[Extracted records]
○ ○ ○ ○ ○ ○ ○

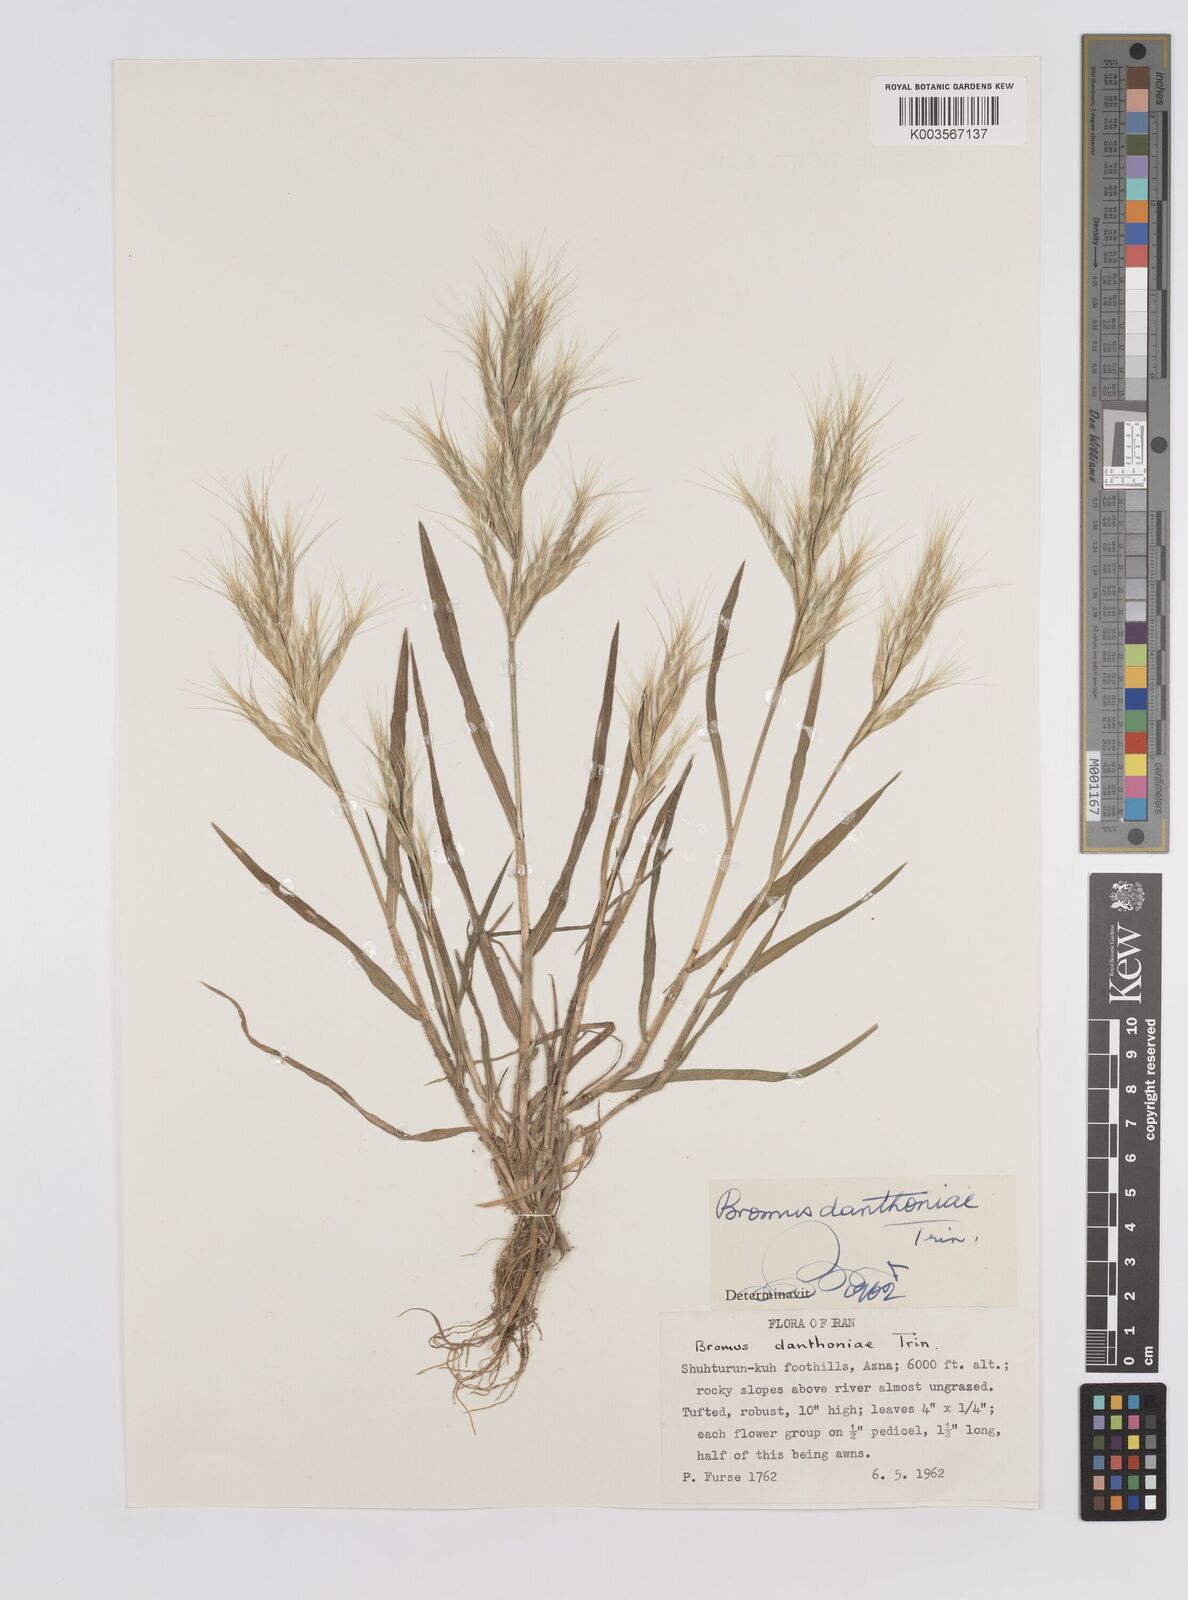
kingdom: Plantae
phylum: Tracheophyta
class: Liliopsida
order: Poales
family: Poaceae
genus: Bromus
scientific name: Bromus danthoniae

○ ○ ○ ○ ○ ○ ○

### Task description
Lay out all of the rows above as a two-column CSV headed input and output. Give one line per row, with the row's text under input and its answer under output, each as a single quoted field with line breaks replaced by spaces and the pictures left out.

### Reply
input,output
"kingdom:","Plantae"
"phylum:","Tracheophyta"
"class:","Liliopsida"
"order:","Poales"
"family:","Poaceae"
"genus:","Bromus"
"scientific name:","Bromus danthoniae"